### Instructions to follow
Out of the entries that follow, copy each line containing "sourcesettings".

==*==

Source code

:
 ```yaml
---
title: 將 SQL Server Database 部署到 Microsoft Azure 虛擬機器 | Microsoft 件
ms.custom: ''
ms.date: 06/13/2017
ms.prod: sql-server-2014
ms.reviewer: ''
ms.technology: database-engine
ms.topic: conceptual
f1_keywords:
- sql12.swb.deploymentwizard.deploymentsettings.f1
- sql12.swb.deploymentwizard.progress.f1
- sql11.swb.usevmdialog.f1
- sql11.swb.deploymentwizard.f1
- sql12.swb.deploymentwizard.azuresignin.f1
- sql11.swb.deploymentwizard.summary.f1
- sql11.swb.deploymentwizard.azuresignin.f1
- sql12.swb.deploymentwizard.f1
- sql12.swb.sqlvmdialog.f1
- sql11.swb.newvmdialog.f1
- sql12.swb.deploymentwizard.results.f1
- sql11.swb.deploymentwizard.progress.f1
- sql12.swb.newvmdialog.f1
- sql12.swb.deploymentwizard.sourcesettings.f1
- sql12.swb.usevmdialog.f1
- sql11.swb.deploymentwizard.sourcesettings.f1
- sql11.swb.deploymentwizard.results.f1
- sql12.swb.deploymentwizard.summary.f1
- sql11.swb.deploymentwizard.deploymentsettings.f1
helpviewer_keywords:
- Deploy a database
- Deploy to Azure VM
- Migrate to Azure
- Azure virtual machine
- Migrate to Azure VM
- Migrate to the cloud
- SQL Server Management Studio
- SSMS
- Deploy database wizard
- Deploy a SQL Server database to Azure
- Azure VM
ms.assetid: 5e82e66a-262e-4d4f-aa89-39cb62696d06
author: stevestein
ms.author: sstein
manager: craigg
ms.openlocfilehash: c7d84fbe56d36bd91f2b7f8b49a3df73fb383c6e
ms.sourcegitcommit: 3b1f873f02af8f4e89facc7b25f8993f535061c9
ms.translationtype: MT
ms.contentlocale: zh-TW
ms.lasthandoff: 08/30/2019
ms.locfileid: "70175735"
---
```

==*==

### Output for this exercise
- sql12.swb.deploymentwizard.sourcesettings.f1
- sql11.swb.deploymentwizard.sourcesettings.f1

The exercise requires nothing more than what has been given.